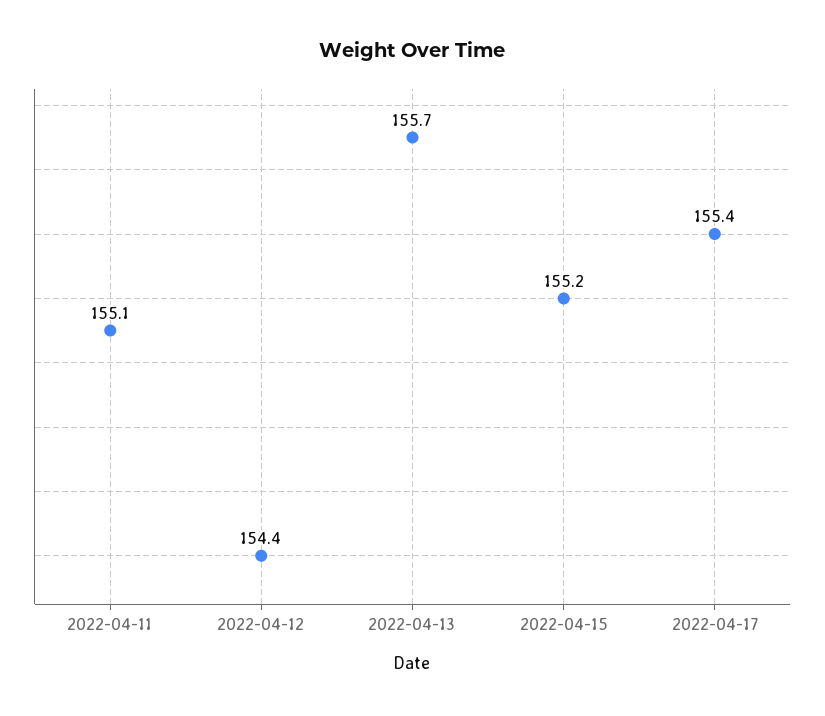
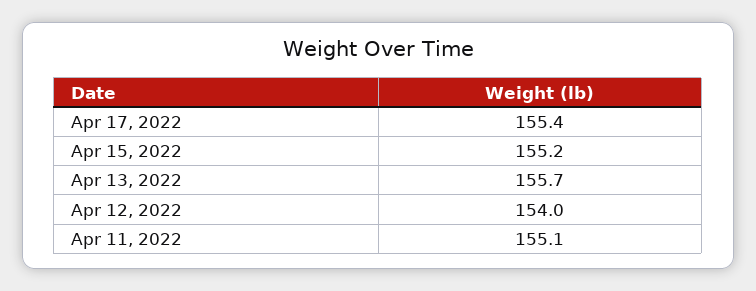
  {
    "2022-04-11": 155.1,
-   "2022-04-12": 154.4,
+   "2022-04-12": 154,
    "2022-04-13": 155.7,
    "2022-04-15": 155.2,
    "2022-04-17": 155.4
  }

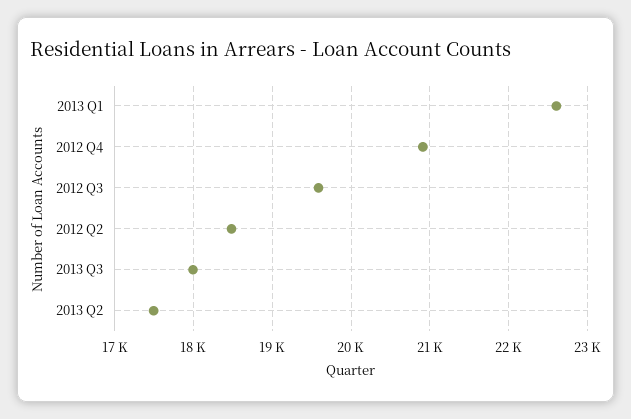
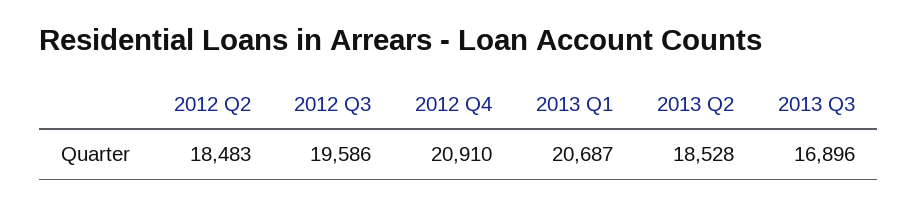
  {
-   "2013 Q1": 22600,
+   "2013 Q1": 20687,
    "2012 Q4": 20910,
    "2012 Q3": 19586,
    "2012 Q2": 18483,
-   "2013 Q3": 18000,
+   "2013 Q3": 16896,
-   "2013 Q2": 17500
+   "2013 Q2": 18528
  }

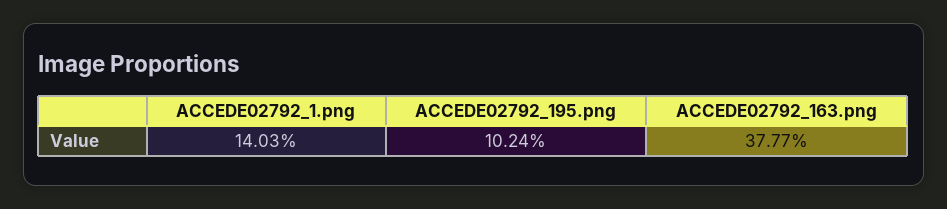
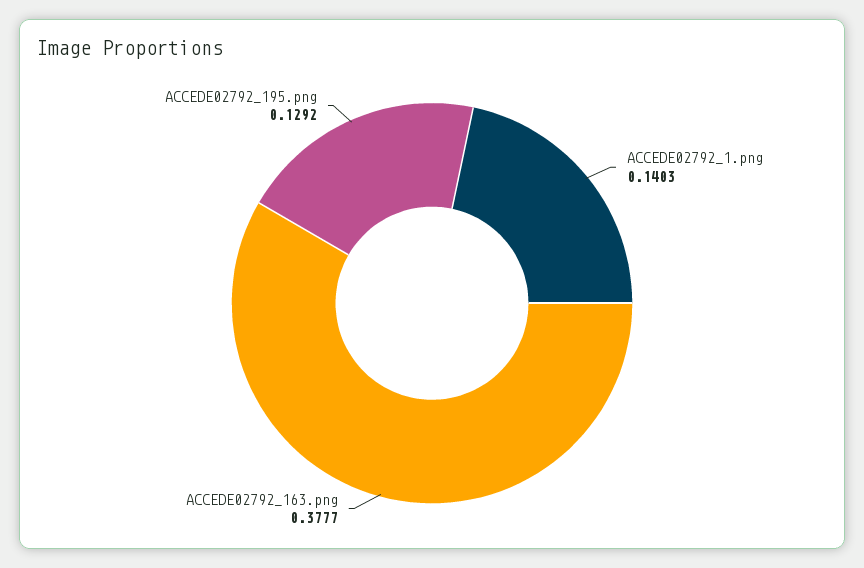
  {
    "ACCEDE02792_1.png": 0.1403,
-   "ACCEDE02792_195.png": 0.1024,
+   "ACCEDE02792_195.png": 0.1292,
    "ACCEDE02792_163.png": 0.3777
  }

○ ○ ○

### Assignment
Although the records contain pictures, the copy should hold only their text, reproduced exactly.

### Final answer
  {
    "2022-04-11": 155.1,
-   "2022-04-12": 154.4,
+   "2022-04-12": 154,
    "2022-04-13": 155.7,
    "2022-04-15": 155.2,
    "2022-04-17": 155.4
  }

  {
-   "2013 Q1": 22600,
+   "2013 Q1": 20687,
    "2012 Q4": 20910,
    "2012 Q3": 19586,
    "2012 Q2": 18483,
-   "2013 Q3": 18000,
+   "2013 Q3": 16896,
-   "2013 Q2": 17500
+   "2013 Q2": 18528
  }

  {
    "ACCEDE02792_1.png": 0.1403,
-   "ACCEDE02792_195.png": 0.1024,
+   "ACCEDE02792_195.png": 0.1292,
    "ACCEDE02792_163.png": 0.3777
  }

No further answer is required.